Mitochondrial-encoded soluble protein transcripts are purine-rich

It has been suggested that purine-loading of transcripts may have evolved to prevent detrimental RNA-RNA interactions [20]. However this hypothesis does not explain the codon-specific pattern of purine-richness in mitochondrial soluble protein-coding transcripts. An A in the second codon position of nuclear-encoded transcripts often encodes relatively hydrophilic amino acids [12]. These amino acids have been shown to be abundant in the aperiodic secondary structure of soluble proteins.
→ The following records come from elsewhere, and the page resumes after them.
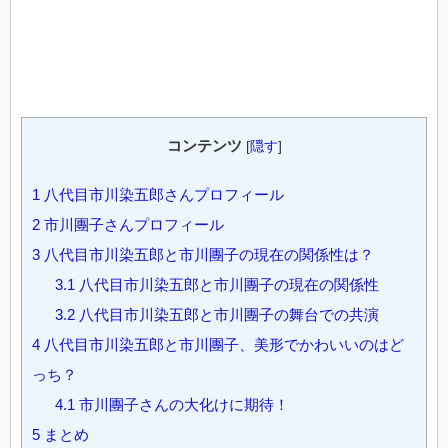
コンテンツ
[
隠す
]
1
八代目市川染五郎さんプロフィール
2
市川團子さんプロフィール
3
八代目市川染五郎と市川團子の現在の関係性は？
3.1
八代目市川染五郎と市川團子の現在の関係性
3.2
八代目市川染五郎と市川團子の舞台での共演
4
八代目市川染五郎と市川團子、美形でかわいいのはど
っち？
4.1
市川團子さんの大化けに期待！
5
まとめ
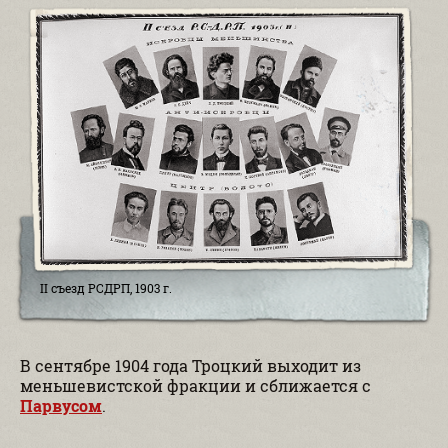
II съезд РСДРП, 1903 г.
В сентябре 1904 года Троцкий выходит из
меньшевистской фракции и сближается с
Парвусом
.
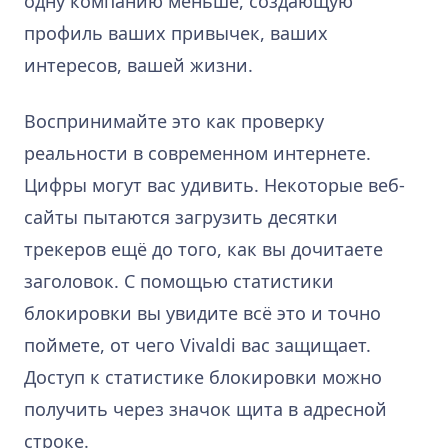
одну компанию меньше, создающую
профиль ваших привычек, ваших
интересов, вашей жизни.
Воспринимайте это как проверку
реальности в современном интернете.
Цифры могут вас удивить. Некоторые веб-
сайты пытаются загрузить десятки
трекеров ещё до того, как вы дочитаете
заголовок. С помощью статистики
блокировки вы увидите всё это и точно
поймете, от чего Vivaldi вас защищает.
Доступ к статистике блокировки можно
получить через значок щита в адресной
строке.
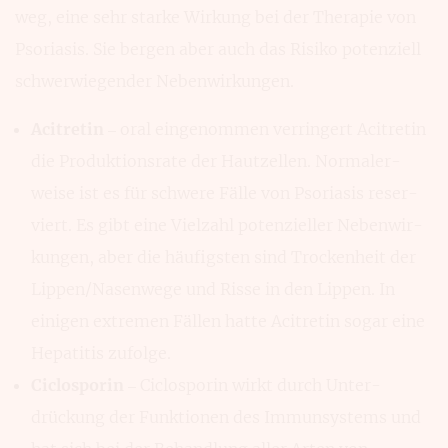
weg, eine sehr starke Wir­kung bei der Therapie von
Psoriasis. Sie ber­gen aber auch das Risiko poten­ziell
schwerwiegender Neben­wirkungen.
Acitretin
– oral einge­nommen verringert Acitre­tin
die Produktions­rate der Hautzellen. Normaler­
weise ist es für schwere Fälle von Psoriasis reser­
viert. Es gibt eine Vielzahl poten­zieller Nebenwir­
kungen, aber die häufigsten sind Trocken­heit der
Lippen/Nasen­wege und Risse in den Lippen. In
einigen extre­men Fällen hatte Acitretin sogar eine
Hepatitis zufolge.
Ciclosporin
– Ciclosporin wirkt durch Unter­
drückung der Funktionen des Immun­systems und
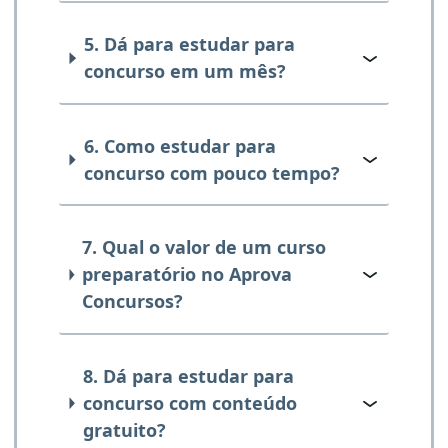
5. Dá para estudar para
concurso em um mês?
6. Como estudar para
concurso com pouco tempo?
7. Qual o valor de um curso
preparatório no Aprova
Concursos?
8. Dá para estudar para
concurso com conteúdo
gratuito?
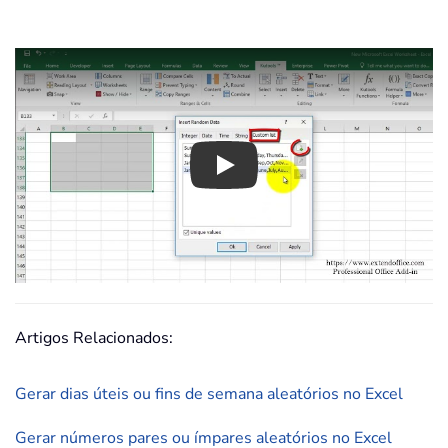
Play
Artigos Relacionados:
Gerar dias úteis ou fins de semana aleatórios no Excel
Gerar números pares ou ímpares aleatórios no Excel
However, in the mitochondrial genome, purines (see Figure 3C), specifically A, in the first codon position (not the second) mainly drives the purine-richness of soluble proteins (see Table 2). To the best of our knowledge, purine abundance in the first codon position has not previously been associated with the hydrophilic nature of soluble proteins, even though this signature does occur in the vast majority of nuclear-encoded transcripts [21, 22]. One hypothesis that could be tested is that ribosomes translate more efficiently when purines are present at the first codon position. Additionally, increased levels of specific tRNAs in the mitochondrial matrix may select for such a trend. However A in the second codon position also contributes to the signal. A decrease in T nucleotides accompanies the increase in A nucleotides in both positions. The result of this A for T substitution in the first two codon positions is the greater abundance of the hydrophilic amino acids lysine and asparagine (codon AAX) in soluble mitochondrial proteins and the decreased abundance of the hydrophobic amino acids phenylalanine and leucine (codons UUX and CUX). In fact much of the purine-rich signal in the soluble proteins is due to the 3–4 fold increase in positively charged lysine residues in these proteins compared to membrane proteins (data not shown). Mitochondrial ribosomal proteins use these residues to bind the negatively charged phosphate backbone of ribosomal RNA [23, 24].

Mitochondrial ribosomal RNA is purine-rich

The selective pressure that maintains the slight purine richness of mitochondrial ribosomal RNA is not entirely clear [25, 26]. It is known that ribosomal RNA interacts with ribosomal protein through hydrophobic interactions of unpaired A residues in the RNA loop regions with hydrophobic protein side chains [27, 28]. Purine nucleotides are more hydrophobic than pyrimidine nucleotides [13, 29]. Therefore this slight purine abundance in the loop regions may be conserved to facilitate this interaction. Mitochondrial introns are also purine-rich (additional file 1: Figure S3), likely conserving a hydrophobic interaction between splicing proteins and the loop structures in the RNA.

It is difficult to hypothesize how such small magnitutudes of purine and pyrimidine base skew can be conserved over the billion years of mitochondrial evolution. Skewed ribonucleoside triphosphate pools (highest in ATP) [30] may select for a high level of A (purine) in ribosomal RNA and soluble protein transcripts while the need for hydrophobicity in membrane proteins may overcome this pressure, resulting in pyrimidine-rich transcripts. The selective pressure to contain charged hydrophilic amino acids in soluble proteins may also contribute to the maintenance of the purine-rich signal in soluble protein transcripts as well as the abundance of hydrophobic A residues in the loop regions of ribosomal RNA. A better understanding of these mitochondrial selection pressures may be gained in the future by comparing the pyrimidine-purine transcript asymmetries with that of non-coding mtDNA.

Methods

Mitochondrial gene sequences, amino acid sequences and genomes were downloaded from the NCBI website. Java (JDK 1.50) programs were written to analyze the sequences. The programs or software details are available from the authors upon request. Other websites such as the OGRe database of mitochondrial genomes [31] also allow analysis and graphing of base composition at the codon positions as well. The calculations were performed on a 2.8 GHz desktop computer and typically took less than a few seconds to run. The gene sequences analyzed are the mRNA synonymous sequences as available in PubMed. The mitochondrial genome strand labels (+) and (-) follow PubMed convention.